Petya ransomware: Major firms say targets of global cyber attack

Petya ransomware: Major firms say targets of global cyber attack

They include law firm PLA Piper, advertising firm WPP and shipping giant Moller-Maersk.

The ransomware virus crippled computers running Microsoft Corp’s Windows by encrypting hard drives and overwriting files, then demanded US$300 (RM1,286) in bitcoin payments to restore access.

The automatic radiation monitoring system at the Chernobyl nuclear power plant here has been hit by a cyber attack and monitoring was being carried out manually, a Ukrainian federal agency said.

Petwrap, dubbed as an advanced version of ransomware Petya, has targeted users across India and Europe and shipping, aviation and oil and gas companies have been hit in the UK, Russia, France, Spain and elsewhere.

“It seems one of the initial Petya vectors was a Ukrainian software company”.

The source of the attack is not yet clear, but it is similar to WannaCry, which spread globally in May, but there are differences.
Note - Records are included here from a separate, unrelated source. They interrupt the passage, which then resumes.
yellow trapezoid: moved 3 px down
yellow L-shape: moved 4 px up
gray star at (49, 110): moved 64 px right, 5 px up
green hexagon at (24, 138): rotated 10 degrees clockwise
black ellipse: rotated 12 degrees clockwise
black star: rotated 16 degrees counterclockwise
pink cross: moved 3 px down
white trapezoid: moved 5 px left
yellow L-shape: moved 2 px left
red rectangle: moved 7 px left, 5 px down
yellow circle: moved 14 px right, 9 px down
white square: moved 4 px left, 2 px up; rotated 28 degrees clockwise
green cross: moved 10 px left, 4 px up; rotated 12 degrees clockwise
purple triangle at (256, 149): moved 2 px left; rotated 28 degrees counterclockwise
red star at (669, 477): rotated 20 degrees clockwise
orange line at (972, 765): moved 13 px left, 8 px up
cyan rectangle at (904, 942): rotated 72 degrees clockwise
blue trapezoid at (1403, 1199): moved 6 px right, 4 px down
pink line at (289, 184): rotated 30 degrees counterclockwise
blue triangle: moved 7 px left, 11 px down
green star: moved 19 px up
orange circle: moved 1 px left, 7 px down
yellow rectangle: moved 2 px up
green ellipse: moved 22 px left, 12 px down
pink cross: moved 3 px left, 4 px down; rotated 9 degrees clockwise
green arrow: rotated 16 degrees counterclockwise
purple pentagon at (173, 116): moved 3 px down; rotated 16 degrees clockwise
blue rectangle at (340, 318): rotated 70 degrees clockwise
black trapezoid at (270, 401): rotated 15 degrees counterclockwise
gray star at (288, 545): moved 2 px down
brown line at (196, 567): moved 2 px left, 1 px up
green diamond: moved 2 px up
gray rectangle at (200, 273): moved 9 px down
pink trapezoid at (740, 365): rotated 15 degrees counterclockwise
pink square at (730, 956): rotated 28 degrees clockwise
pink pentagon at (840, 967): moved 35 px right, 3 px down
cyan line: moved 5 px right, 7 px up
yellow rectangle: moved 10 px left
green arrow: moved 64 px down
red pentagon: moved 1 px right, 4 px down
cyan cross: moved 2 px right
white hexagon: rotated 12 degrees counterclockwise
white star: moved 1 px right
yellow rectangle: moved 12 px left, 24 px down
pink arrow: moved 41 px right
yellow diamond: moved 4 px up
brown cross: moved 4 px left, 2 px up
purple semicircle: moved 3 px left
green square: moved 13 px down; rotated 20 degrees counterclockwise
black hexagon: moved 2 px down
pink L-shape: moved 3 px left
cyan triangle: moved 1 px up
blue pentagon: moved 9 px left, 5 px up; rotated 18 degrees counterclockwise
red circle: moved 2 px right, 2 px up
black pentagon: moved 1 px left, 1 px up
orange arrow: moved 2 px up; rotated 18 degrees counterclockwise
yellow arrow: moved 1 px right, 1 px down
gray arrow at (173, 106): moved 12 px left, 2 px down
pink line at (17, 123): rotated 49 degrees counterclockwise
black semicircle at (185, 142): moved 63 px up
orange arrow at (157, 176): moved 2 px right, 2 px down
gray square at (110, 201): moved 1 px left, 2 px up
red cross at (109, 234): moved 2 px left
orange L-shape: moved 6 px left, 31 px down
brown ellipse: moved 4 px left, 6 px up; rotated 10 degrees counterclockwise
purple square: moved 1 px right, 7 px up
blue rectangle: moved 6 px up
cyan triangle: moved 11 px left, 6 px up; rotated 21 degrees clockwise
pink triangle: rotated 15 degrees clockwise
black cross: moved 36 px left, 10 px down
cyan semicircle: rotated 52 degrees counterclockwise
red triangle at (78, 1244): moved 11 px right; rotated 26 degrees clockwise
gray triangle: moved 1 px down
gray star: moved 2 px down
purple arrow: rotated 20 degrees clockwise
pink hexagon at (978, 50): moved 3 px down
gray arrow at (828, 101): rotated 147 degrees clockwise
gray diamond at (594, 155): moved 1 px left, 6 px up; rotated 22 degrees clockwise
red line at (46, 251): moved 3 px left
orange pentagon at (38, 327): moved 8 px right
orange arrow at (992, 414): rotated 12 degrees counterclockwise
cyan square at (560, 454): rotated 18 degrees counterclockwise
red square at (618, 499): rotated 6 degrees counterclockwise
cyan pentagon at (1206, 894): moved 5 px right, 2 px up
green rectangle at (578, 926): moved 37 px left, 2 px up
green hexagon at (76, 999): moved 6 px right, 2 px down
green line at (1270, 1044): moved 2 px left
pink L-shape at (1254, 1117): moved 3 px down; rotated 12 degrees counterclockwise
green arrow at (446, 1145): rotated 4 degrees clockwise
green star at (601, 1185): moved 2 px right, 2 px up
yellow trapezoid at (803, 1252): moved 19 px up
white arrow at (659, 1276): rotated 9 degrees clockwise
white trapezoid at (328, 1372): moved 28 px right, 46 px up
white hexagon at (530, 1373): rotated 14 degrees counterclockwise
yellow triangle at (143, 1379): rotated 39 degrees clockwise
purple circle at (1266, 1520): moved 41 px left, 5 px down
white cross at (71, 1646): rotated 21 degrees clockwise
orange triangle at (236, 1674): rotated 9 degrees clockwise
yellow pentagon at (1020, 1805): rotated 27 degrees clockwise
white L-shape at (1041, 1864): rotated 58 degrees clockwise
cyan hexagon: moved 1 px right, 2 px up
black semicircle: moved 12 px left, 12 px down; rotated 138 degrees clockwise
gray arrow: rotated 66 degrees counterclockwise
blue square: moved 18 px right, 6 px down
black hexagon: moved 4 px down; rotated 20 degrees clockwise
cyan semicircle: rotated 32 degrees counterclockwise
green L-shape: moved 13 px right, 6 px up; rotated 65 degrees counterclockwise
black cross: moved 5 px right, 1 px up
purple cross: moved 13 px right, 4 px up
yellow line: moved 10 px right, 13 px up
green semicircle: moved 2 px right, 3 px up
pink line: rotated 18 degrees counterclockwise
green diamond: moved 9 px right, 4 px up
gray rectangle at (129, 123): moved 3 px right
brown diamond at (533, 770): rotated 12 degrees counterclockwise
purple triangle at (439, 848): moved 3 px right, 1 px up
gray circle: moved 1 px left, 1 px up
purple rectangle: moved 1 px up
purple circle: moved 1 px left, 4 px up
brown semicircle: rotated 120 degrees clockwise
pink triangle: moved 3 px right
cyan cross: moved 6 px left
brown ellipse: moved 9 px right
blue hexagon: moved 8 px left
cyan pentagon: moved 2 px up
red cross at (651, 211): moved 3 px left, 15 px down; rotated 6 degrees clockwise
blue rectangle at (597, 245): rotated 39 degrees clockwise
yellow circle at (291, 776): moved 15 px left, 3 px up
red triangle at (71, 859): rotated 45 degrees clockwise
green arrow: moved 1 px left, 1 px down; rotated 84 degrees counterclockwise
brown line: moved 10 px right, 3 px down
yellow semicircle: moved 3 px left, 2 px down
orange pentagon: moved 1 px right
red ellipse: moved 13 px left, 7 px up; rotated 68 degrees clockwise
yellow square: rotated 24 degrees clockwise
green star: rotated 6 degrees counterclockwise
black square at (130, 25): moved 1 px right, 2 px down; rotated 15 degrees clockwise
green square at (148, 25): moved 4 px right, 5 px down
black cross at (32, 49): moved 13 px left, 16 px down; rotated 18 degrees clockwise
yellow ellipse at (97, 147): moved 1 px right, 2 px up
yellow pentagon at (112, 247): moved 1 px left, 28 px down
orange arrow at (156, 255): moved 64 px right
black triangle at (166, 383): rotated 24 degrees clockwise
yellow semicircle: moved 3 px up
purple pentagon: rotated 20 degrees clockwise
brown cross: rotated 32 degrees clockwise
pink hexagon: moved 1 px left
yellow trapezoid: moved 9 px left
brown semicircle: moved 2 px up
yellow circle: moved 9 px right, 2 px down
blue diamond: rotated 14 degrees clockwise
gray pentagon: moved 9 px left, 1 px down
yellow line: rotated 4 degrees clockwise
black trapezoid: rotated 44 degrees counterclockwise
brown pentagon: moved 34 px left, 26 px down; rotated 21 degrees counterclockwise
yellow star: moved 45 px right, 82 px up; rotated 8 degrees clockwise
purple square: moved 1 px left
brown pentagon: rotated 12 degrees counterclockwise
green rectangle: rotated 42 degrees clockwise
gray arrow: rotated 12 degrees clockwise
Ukraine was the first to report these attacks, as the National Bank of Ukraine released a statement.

Ukraine was the target of a slew of cyberattacks previous year.

Moscow-based anti-virus provider Kaspersky Lab said it had detected 2,000 attacks on Tuesday, mostly in Russian Federation and Ukraine but also in Poland, Italy, Britain, France, the United States and Germany.

After WannaCry, another ransomware attack is wreaking havoc across the world.

Researchers picking the program apart found evidence its creators had borrowed from leaked National Security Agency code, raising the possibility that the digital havoc had spread using USA taxpayer-funded tools. “The necessary measures have been taken to rapidly contain the attack”, the bank told Reuters on Wednesday, after a person familiar with the matter had said that some staff computers were blocked on Tuesday due to the incident. A WPP employee who asked not to be named said that workers were told to shut down their computers: “The building has come to a standstill”. But according to security firm Kaspersky Lab, preliminary findings indicate the attacks are from a new ransomware which it’s calling “NotPetya”.

It is using a vulnerability called EternalBlue to exploit systems across the world. Several organisations in Europe and the USA have been crippled by a ransomware attack dubbed “Petya, also known as PetWrap”.

“Petya spread via email spam with booby-trap@kkped (Microsoft) Office documents.The documents, once opened, will download and run the Petya installer and execute the Server Message Block (SMB) worm to spread to other computers”, SingCERT said. That might be because the email provider hosting that address, Berlin-based Posteo, pulled the plug on the account before the infection became widely known. While the machine is rebooting, one can switch off the computer to prevent the files from being encrypted.